** Opening SOURCE PASSAGE block **

Summary of discussion in public list during June
================================================

A rather stereotypical discussion about the freedom to run and there was
discussion of field of use restrictions.  There was some concern that
treating the Open Source Definition (OSD) or the Free Software Definition
(FSD) as sacrosanct might limit our thinking in what options might be
available.

Specifically, the question of whether or not we should object, as a moral
issue, APAS's that help users write proprietary software.  Is it a violation
of the freedom to run to prohibit users from using your APAS to create more
proprietary software?  Is it a field-of-use restriction?  Indeed, some
consider copyleft itself a field-of-use restriction since it *does* restrict
certain uses of the software, and the OSD effectively grandfathers copyleft
in.

However, this discussion may not be helpful, and reiterates previous
discussion from the prior meeting and on the public mailing list. 


There is really no surprise that the conversation goes in this way, since
the debate is very old, and the debate is focused around what is “freedom of
use” — copyleft has always been a question of global and universal freedom
of use vs. the one-time freedom of use by an individual user.

This may not really touch on this debate on how this plays out for AI
tools.  There *are* requirements on all FOSS licenses, even if the AI tools
are copyrightable and the output is based on the copyright work.


Should Copyleft Licenses Address APAS Directly?
===============================================

But, should we recommend that copyleft licenses in future speak to the
issue?  Should they create the so-called “field of use” restriction that if
the model is used to create.  In other words, is copyright minimalism a
central approach of copyleft.  Would the OSI call it a “field of use”
restriction if a copyleft license restricted creation of proprietary
software through the AI system?

Copyleft really isn't a “field of use” restriction, since it's not like
using it.  There is no explicit statement that it should only apply to
copyright.  These licenses do talk about trademark and patent.  However, we
should focus on when it creates a identical copy.

Were the additional permission on Bison and GCC that allow to use the
runtimes and/or program output in proprietary software?  Was this merely a
practical: “would anyone adopt Bison or GCC if you could only make
copylefted software with them?”  or, “is there a *moral* reason that GCC and
Bison *must* have an exception that allow the creation of proprietary
software?”  This question really is akin to the questions asked during the
drafting of the Affero clause, and may be relevant here.  The Affero clause
hooks on copyright but it is an additional requirement not in previous
copylefts.  Google did lobby OSI to determine the Affero clause to be a
“field of endeavor” restriction.  (Ultimately, OSI did approve Affero GPL.)

Suppose we wrote in to a copyleft license that everything in APAS had to be
free.  Would that be wrong?

This may be too strict.  So suppose the APAS helps to index and API, and
then both FOSS and proprietary re-implementations  that API can be made with
the APAS . We'd want to allow that for everyone.

Also, a license that addresses this probably wouldn't drive adoption.

** Closing SOURCE PASSAGE block **
** Opening GIVEN DATA block **

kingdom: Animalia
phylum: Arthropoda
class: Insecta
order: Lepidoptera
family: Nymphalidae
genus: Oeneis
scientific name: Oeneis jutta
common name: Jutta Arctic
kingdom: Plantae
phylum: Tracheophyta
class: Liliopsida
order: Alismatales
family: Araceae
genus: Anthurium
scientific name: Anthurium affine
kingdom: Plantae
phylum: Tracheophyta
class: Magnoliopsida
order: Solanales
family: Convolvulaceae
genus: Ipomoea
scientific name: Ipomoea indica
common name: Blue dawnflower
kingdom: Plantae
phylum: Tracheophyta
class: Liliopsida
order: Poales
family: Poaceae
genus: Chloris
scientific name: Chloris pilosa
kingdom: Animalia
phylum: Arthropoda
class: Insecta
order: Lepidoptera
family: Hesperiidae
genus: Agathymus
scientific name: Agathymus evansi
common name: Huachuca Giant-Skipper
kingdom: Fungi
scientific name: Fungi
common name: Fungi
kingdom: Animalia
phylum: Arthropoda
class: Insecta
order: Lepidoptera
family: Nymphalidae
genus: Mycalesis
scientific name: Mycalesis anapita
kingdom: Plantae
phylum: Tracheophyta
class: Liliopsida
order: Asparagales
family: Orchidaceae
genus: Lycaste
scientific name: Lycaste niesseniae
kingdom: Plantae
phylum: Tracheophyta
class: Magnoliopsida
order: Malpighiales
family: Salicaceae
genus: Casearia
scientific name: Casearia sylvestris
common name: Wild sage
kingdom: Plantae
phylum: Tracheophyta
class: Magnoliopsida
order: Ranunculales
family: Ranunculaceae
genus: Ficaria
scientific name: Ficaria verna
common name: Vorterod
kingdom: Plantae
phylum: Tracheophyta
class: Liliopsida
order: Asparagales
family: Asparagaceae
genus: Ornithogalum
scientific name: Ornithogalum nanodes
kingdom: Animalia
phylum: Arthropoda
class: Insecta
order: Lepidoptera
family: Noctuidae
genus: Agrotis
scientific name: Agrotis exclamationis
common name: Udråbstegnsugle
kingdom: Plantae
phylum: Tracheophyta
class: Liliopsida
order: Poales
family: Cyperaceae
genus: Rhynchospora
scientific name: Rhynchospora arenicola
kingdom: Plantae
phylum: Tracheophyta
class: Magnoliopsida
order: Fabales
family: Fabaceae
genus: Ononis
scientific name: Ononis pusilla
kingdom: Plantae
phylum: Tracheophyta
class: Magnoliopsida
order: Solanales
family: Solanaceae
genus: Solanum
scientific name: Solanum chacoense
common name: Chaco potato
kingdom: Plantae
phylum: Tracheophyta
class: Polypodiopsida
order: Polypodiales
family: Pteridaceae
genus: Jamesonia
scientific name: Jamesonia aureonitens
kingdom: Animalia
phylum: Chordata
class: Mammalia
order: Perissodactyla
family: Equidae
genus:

** Closing GIVEN DATA block **

• **PROMPT 1**
Reproduce the part of the discussion summary starting at "Copyleft really isn't" and ending at "a identical copy.".
• **PROMPT 2**
Write what comes next in the discussion summary, picking up after its final sentence.
This material has no connection to the discussion summary.

• **EXERCISE OUTPUT 1**
Copyleft really isn't a “field of use” restriction, since it's not like
using it.  There is no explicit statement that it should only apply to
copyright.  These licenses do talk about trademark and patent.  However, we
should focus on when it creates a identical copy.

• **EXERCISE OUTPUT 2**
The question is whether that license is merely clarifying what's already
true about copyleft licenses or is it requiring something new.  Consider
Affero clause, which is a new requirement, whereas the patent requirements
in GPLv3 were merely clarifying what was already implicit.

Philosophically, it may well be better to focus only on the traditional
copyright controls: is this the output a copy or a derivative work?

We are also not the only ones trying to understand.

Copyright Maximalism vs. Copyleft Maximalism?
=============================================

There was further discussion about the question of whether any effort to
raise concern about APAS's ultimately is a copyright maximalist point of
view.

We considered the question of whether anyone really disagrees with the idea
if output that is copyrightable and is a verbatim copyright and/or a
derivative work: does anyone (even the strongest copyright minimalist)
really believe that APAS “washes away” the requirements (as GitHub's
position has been)?

There have been many music copyright cases that indicate that even
unintentional derivative works by other artists are in fact copyright
infringement.  This seems analogous here.

Does copyright minimalism de-fact mean copyleft minimialism?  The Affero
clause is a good example here: it hooks on modify, not the public
performance right.  However, modification is easily covered, and the
provision of source code to the public who is “received performance” of the
software, but the hook is not really public performance, it's modification.

Similarly, if we hooked expanding copyleft on modify that says “APAS's must
follow a certain set of rules if you modify the software” … does that make
it a “field of endeavor” ?

This is a cheeky proposal because it relies on the ambiguities in copyright.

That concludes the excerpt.